Quando as coisas estavam esquentando de novo o Governador mandou
fechar o Estado do Rio Grande. Era o Flores da Cunha. Ele era um
velho caudilho risos). Aí fui trabalhar na Gazeta de Notícias, no
Rio. Isso em 1936. Estive lá dois anos e aí fui trabalhar na
Livraria do Globo. E sempre andando de um lado para o outro. E aí
não tive tempo. Como é que vou saber porque é que não casei. Deve
ter sido por causa dos astros, né? Vamos culpar os astros (risos).
P - (Joana) -
Casou com a poesia?
P - (Lau) - Não,
a poesia não é um casamento. É um caso, não é?
R - Ah... a
poesia é um caso mesmo!
P - Quantos
livros você traduziu?
R - Eu traduzi
para a Livraria do Globo, cento e trinta e oito livros. No tempo em
que eu era criança, o francês era moda e a minha mãe era professora
de francês. Então, quando a gente, por exemplo, não queria que os
empregados soubessem o que a gente estava dizendo, aí se falava em
francês. Grande parte da revolução de 23, por exemplo, foi preparada
em francês, porque se reuniam as senhoras dos oficiais para tomarem
chá e comunicavam as coisas todas em francês. Imagine que na minha
terra, em Alegrete, se fez revolução em francês. Que barbaridade!

[Dados de texto extraídos da página]
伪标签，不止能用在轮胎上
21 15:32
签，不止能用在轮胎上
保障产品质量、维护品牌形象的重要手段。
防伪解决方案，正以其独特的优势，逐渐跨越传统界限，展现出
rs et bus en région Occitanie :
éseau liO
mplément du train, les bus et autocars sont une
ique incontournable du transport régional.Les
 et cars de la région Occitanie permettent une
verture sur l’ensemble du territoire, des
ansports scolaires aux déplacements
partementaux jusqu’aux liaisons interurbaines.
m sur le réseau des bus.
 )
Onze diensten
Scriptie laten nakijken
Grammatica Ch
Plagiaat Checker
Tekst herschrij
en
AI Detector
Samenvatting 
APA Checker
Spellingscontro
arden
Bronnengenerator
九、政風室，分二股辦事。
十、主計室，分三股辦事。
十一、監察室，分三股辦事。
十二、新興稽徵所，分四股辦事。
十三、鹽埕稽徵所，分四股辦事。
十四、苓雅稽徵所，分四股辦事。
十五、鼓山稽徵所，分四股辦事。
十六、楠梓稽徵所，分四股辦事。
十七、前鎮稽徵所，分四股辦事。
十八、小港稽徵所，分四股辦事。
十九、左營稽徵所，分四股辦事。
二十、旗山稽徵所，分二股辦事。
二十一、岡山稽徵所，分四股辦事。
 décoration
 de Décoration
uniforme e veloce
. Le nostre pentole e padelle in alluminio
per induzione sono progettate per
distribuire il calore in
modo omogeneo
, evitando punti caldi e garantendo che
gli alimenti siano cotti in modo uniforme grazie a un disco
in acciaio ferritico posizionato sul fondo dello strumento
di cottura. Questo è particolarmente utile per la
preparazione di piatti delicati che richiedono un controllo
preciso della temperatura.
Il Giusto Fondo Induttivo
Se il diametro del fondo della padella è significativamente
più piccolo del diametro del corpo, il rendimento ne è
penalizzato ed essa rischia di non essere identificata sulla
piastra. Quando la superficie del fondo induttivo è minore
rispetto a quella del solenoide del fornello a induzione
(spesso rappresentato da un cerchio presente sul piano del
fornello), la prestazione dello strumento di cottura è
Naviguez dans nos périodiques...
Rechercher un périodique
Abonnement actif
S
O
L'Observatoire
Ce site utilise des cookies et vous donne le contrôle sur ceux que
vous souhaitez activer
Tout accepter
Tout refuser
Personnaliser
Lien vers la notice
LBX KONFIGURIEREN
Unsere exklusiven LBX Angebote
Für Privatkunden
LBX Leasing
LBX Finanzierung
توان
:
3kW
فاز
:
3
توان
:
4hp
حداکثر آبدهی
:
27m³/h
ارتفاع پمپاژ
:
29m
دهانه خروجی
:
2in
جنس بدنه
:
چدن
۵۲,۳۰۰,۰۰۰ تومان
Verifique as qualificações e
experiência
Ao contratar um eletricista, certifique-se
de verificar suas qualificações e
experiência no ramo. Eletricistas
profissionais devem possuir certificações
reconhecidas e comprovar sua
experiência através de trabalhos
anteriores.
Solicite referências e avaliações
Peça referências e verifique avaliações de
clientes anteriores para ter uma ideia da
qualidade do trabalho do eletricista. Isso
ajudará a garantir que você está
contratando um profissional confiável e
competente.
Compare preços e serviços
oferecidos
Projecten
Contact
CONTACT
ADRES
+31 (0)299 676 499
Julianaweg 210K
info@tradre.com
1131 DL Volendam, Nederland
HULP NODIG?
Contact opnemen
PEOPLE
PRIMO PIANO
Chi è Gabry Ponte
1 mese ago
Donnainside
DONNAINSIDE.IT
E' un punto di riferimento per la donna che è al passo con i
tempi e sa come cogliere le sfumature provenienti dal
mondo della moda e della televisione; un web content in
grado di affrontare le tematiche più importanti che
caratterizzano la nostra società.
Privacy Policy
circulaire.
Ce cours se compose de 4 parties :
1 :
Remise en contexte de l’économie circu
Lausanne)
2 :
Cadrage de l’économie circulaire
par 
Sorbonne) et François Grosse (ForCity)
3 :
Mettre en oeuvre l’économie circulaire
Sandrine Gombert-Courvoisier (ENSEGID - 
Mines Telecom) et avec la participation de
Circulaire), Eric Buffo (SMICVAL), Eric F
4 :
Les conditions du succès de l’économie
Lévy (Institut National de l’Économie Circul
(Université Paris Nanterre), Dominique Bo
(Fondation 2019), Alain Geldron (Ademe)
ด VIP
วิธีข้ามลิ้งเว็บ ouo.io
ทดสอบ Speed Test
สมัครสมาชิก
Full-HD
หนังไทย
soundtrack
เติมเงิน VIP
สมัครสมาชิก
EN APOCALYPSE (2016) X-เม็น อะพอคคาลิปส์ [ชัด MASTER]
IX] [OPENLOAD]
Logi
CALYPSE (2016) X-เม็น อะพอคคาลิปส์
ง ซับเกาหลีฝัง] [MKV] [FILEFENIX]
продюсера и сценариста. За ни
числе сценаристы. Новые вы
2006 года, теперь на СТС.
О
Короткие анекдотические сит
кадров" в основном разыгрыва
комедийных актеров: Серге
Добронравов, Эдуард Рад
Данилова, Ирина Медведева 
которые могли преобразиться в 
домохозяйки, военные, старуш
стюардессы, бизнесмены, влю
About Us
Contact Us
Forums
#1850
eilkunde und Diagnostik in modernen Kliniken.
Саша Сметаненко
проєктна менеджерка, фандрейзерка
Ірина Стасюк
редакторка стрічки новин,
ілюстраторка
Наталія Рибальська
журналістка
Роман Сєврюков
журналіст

» **SEU OBJETIVO**
Continue a entrevista sobre poesia, traduções e a revolução em Alegrete a partir da última frase apresentada.

» **RESPOSTA DO EXERCÍCIO**
Naquele tempo as comunicações com a Europa eram bem mais fáceis que
hoje. A França era a capital literária do mundo. Eu, quando estava
na farmácia do velho, tinha conta numa livraria francesa. Eles
mandavam os boletins e eu encomendava. Tudo vinha direto de Paris
para Alegrete.
P - Que recado
você vai mandar para os paraibanos?
R - Ah, eu quase
fui morar na Paraíba. Porque eu servi na revolução de trinta e
quando houve aquela batalha de Itararé (que não houve) eu estava na
cidade de Rio Branco, no norte do Paraná. Aí se chegou a um acordo e
o tenente, que era da Paraíba, me ofereceu o cargo de
tenente-contador. Mãe eu disse pra ele que não pretendia ser
soldado, nem prosseguir no serviço militar porque preferia voltar
para o Sul. Isso aí por um lado foi bom, não é? Porque depois houve
um golpe na Paraíba, imagine, eu poderia ter morrido... (risos)
Um poema de Mário:
Os antigos retratos de parede
Não conseguem ficar longo tempo abstratos.
Às vezes os seus olhos te fixam, obstinados
Porque eles nunca se desumanizaram de todo.
Jamais te voltas para trás de repente.
Não, não olhes agora!
O remédio é cantares cantigas loucas e sem fim...
Sem fim e sem sentido.
Dessas que a gente inventava para enganar a
Solidão dos caminhos sem lua.
(do livro
"Esconderijos do Tempo - composto após os 70 anos de idade)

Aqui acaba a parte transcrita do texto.